There isn’t much in Edubuntu that you couldn’t put together yourself, but it appears to be a well-curated collection that could be a significant time-saver for a harried parent – or perhaps even more so, a time-pressed teacher trying to provision a roomful of old PCs on a shoestring budget.
Ubuntu Kylin: The most recent modification to resurface is Ubuntu Kylin, Canonical’s distribution aimed at the burgeoning Chinese market. We examined Ubuntu Kylin 22.04 last year, and little has changed in this new release, which could explain why there was no Ubuntu Kylin 22.10 release. Version 23.04 continues to use UKUI desktop version 3, despite the fact that a new version, UKUI 4.0, is in the works.
Kylin appears more intimidating than it is: it boots in Chinese by default, but even if you don’t speak the language, it’s simple to install. There are two alternatives, as usual: “try Ubuntu” and “install Ubuntu.” When you click the second option, a list of languages appears. Choose “English” and you’re ready to go.
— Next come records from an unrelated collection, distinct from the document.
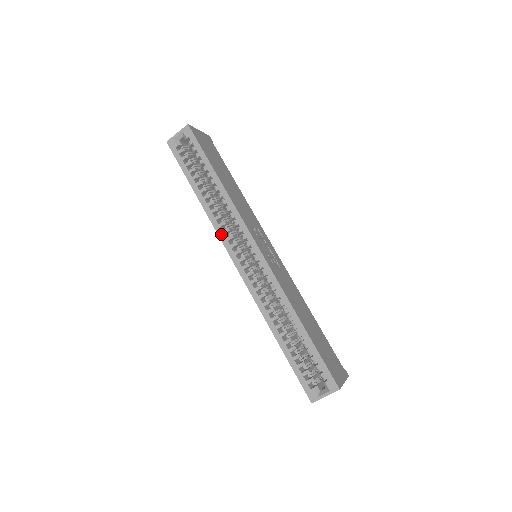
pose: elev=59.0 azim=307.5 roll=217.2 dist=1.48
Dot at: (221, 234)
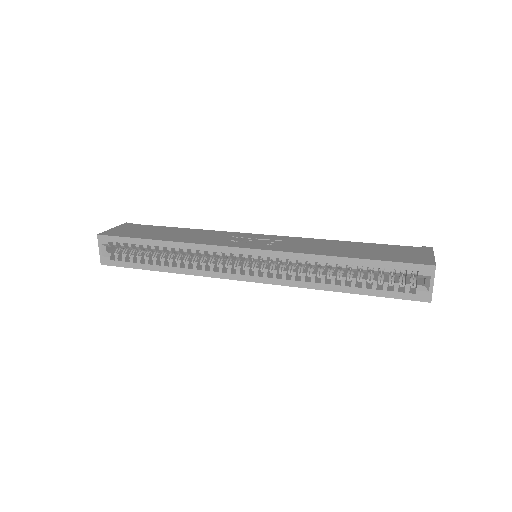
Dot at: (212, 274)
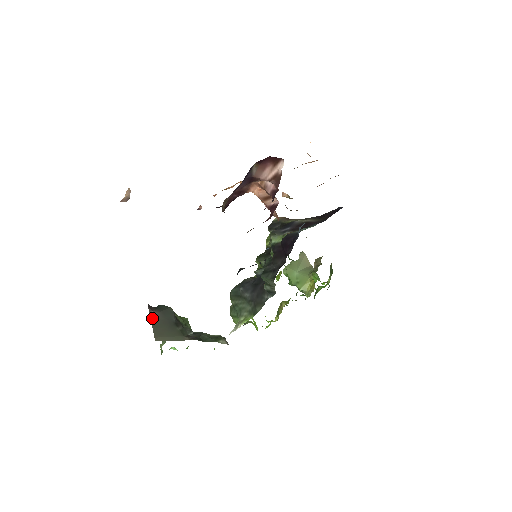
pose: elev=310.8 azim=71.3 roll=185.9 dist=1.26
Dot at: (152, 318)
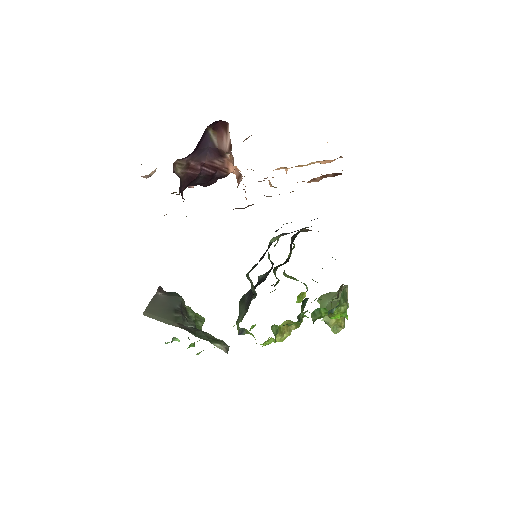
Dot at: (155, 297)
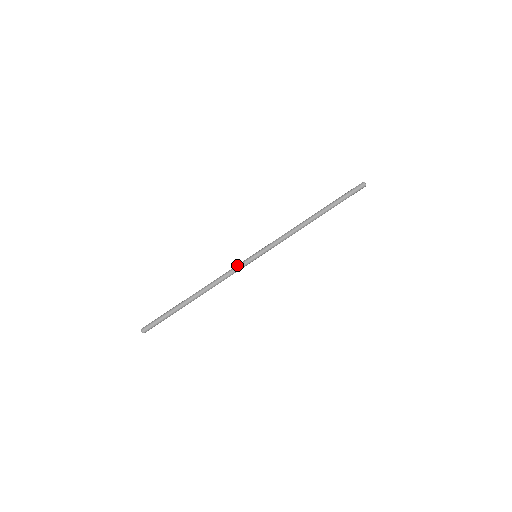
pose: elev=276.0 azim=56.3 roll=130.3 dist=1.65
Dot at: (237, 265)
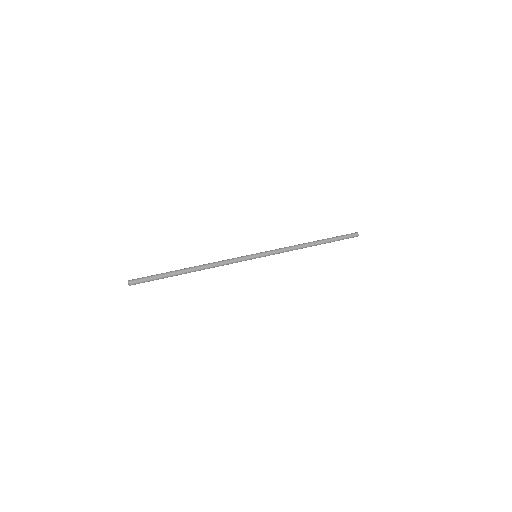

After that, some Chinese writing will surface on occasion, but you can ignore it. There’s a Chinese app store and the Fcitx tool for entering Chinese text, but that’s about it. Both can be removed without causing any damage. The Chinese app market features an Android app category, but this does not work on the foreign edition because no Android runtime is given. The international edition also includes regular LibreOffice instead of the proprietary-freeware WPS Office available in the Chinese distribution of Ubuntu Kylin 22.04.
Kylin and UKUI are favorites of ours. It’s sleek and colorful, with an animated boot screen and a little more bling than typical Western desktop computers. The Chinese government’s 3-5-2 effort to remove foreign technology, including Windows and macOS, is set to end this year. There are just two well-known desktop Chinese distributions in the West. Linux Deepin and its domestic parent distribution UOS are part of one family. The other is the Kylin family, which is based on Ubuntu, as we reported last year. China has an estimated 350 million PCs, and the government’s goal was to totally replace Windows with Kylin or UOS.
As a result, UKUI, along with the superficially identical Deepin Desktop Environment, may be one of the world’s most extensively used Linux desktops.
Even after the COVID outbreak, Chromebook suppliers were still selling six million machines every quarter last year, with over 100 million shipped in the previous four years or so. Deepin and Kylin are more likely to be used than ChromeOS.
In the Western world, however, Ubuntu Cinnamon is a more secure option than Ubuntu Kylin. If you have a HiDPI screen, the current version’s now-functional fractional scaling functionality puts it ahead of Xubuntu, Lubuntu, and Ubuntu Kylin – and, in our humble opinion, Ubuntu Cinnamon looks better than Kubuntu.